Everyone Loves Government Spying Again, Human Gene-Editing Experiment Approved, GOP Can't Jump Into Lawsuit Against Cleveland: A.M. Links
(EDrost88/Flickr)
The U.S. Senate is expected to pass a bill broadening the FBI's authority to secretly spy on American citizens in the wake of the Orlando shooting, because power never met a tragedy it couldn't exploit. The bill would let the FBI demand more telephone and internet records without a warrant, and—as Reuters puts it—"represents a bi-partisan drift away from policy positions that favored digital privacy."- The National Institutes of Health approved the first human gene-editing trial in the U.S. The research, funded by Napster co-creator Sean Parker's Institute for Cancer Immunotherapy, will be carried out at the University of Pennsylvania, where researchers will use gene-editing on immune cells as part of cancer-patient treatment.
- Maine Gov. Paul LePage says he'll halt the state's participation in the federal food stamps program if the U.S. Department of Agriculture doesn't allow him to stop Maine residents from using benefits for junk food and soda.

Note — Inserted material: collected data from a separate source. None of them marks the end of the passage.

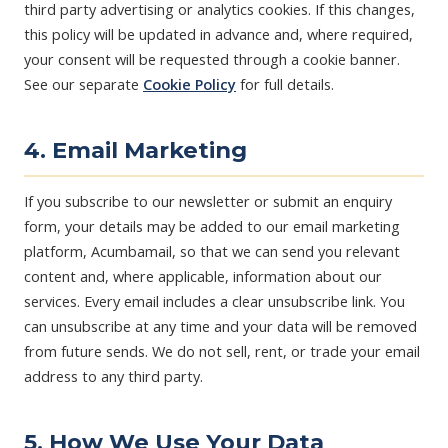
third party advertising or analytics cookies. If this changes,
this policy will be updated in advance and, where required,
your consent will be requested through a cookie banner.
See our separate
Cookie Policy
for full details.
4. Email Marketing
If you subscribe to our newsletter or submit an enquiry
form, your details may be added to our email marketing
platform, Acumbamail, so that we can send you relevant
content and, where applicable, information about our
services. Every email includes a clear unsubscribe link. You
can unsubscribe at any time and your data will be removed
from future sends. We do not sell, rent, or trade your email
address to any third party.
5. How We Use Your Data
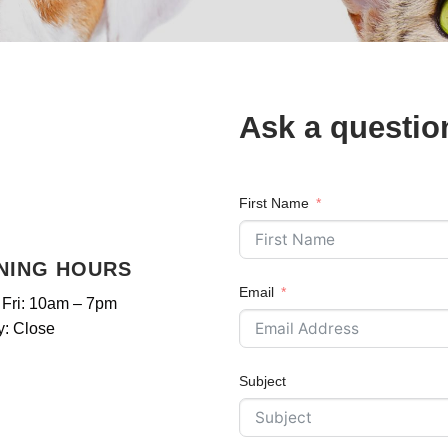
Ask a questio
First Name
NING HOURS
Email
 Fri: 10am – 7pm
: Close
Subject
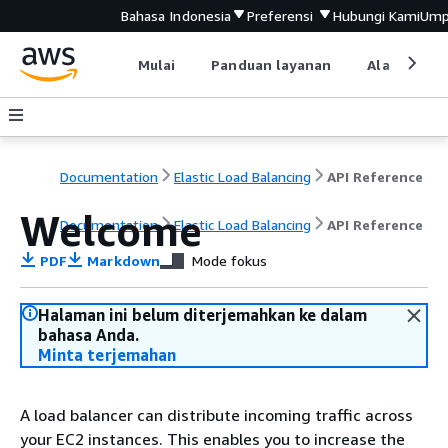
Bahasa Indonesia
Preferensi
Hubungi Kami
Ump
Mulai
Panduan layanan
Alat devel
Documentation
Elastic Load Balancing
API Reference
Welcome
Documentation
Elastic Load Balancing
API Reference
PDF
Markdown
Mode fokus
Halaman ini belum diterjemahkan ke dalam
bahasa Anda.
Minta terjemahan
A load balancer can distribute incoming traffic across
your EC2 instances. This enables you to increase the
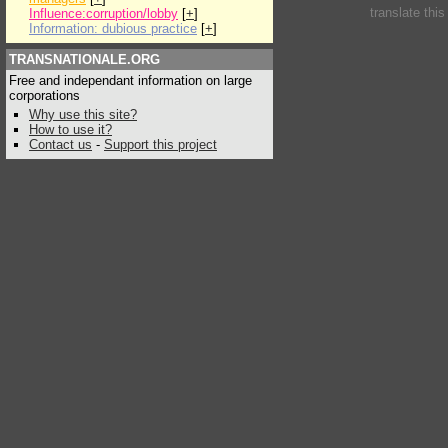
translate thi
Influence:corruption/lobby
[
+
]
Information: dubious practice
[
+
]
TRANSNATIONALE.ORG
Free and independant information on large
corporations
Why use this site?
How to use it?
Contact us
-
Support this project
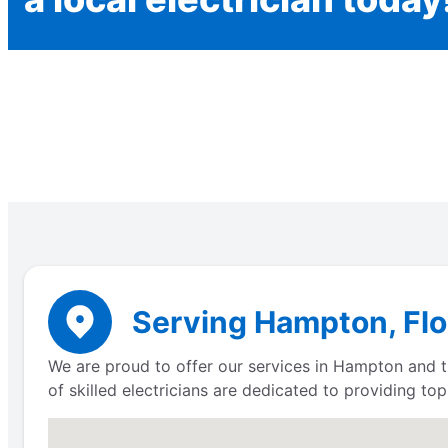
Serving Hampton, Flor
We are proud to offer our services in Hampton and th
of skilled electricians are dedicated to providing to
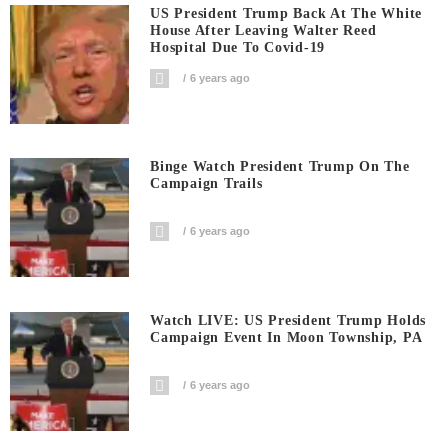
US President Trump Back At The White
House After Leaving Walter Reed
Hospital Due To Covid-19
6 years ago
Binge Watch President Trump On The
Campaign Trails
6 years ago
Watch LIVE: US President Trump Holds
Campaign Event In Moon Township, PA
6 years ago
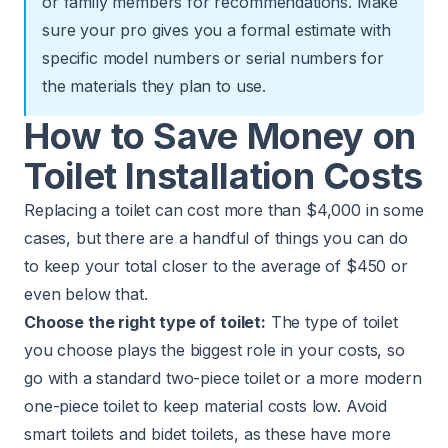
or family members for recommendations. Make
sure your pro gives you a formal estimate with
specific model numbers or serial numbers for
the materials they plan to use.
How to Save Money on
Toilet Installation Costs
Replacing a toilet can cost more than $4,000 in some
cases, but there are a handful of things you can do
to keep your total closer to the average of $450 or
even below that.
Choose the right type of toilet:
The type of toilet
you choose plays the biggest role in your costs, so
go with a standard two-piece toilet or a more modern
one-piece toilet to keep material costs low. Avoid
smart toilets and bidet toilets, as these have more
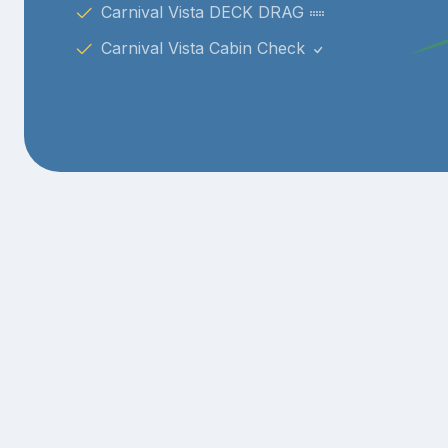
Carnival Vista DECK DRAG
Carnival Vista Cabin Check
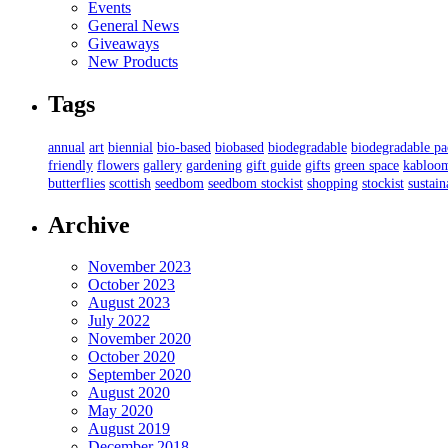
Events
General News
Giveaways
New Products
Tags
annual
art
biennial
bio-based
biobased
biodegradable
biodegradable p
friendly
flowers
gallery
gardening
gift guide
gifts
green space
kabloo
butterflies
scottish
seedbom
seedbom stockist
shopping
stockist
sustain
Archive
November 2023
October 2023
August 2023
July 2022
November 2020
October 2020
September 2020
August 2020
May 2020
August 2019
December 2018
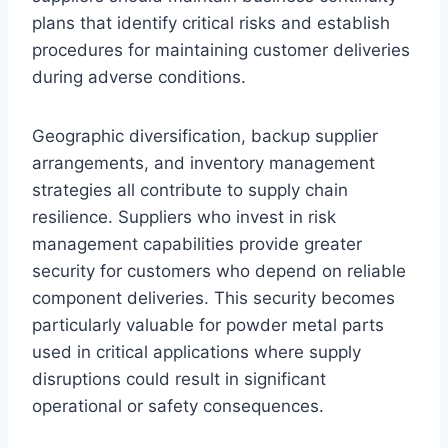
plans that identify critical risks and establish
procedures for maintaining customer deliveries
during adverse conditions.
Geographic diversification, backup supplier
arrangements, and inventory management
strategies all contribute to supply chain
resilience. Suppliers who invest in risk
management capabilities provide greater
security for customers who depend on reliable
component deliveries. This security becomes
particularly valuable for powder metal parts
used in critical applications where supply
disruptions could result in significant
operational or safety consequences.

- New York City will begin providing free tampons and other menstrual products in public schools and shelters, and stop capping the number of pads or tampons provided to female prisoners. The City Council also voted Tuesday to require all single-stall public bathrooms to be gender neutral.
- A bill passed by the Pennsylvania House of Representatives would ban abortion after 20 weeks as well as ban a common surgical-abortion procedure known as dilation and curettage.
- The District of Columbia is considering micromanaging retail and restaurant employee schedules.
- U.S. District Court Judge James Gwin told the Republican National Convention's Committee on Arrangements to butt out of a First Amendment lawsuit filed by several nonprofits against the City of Cleveland.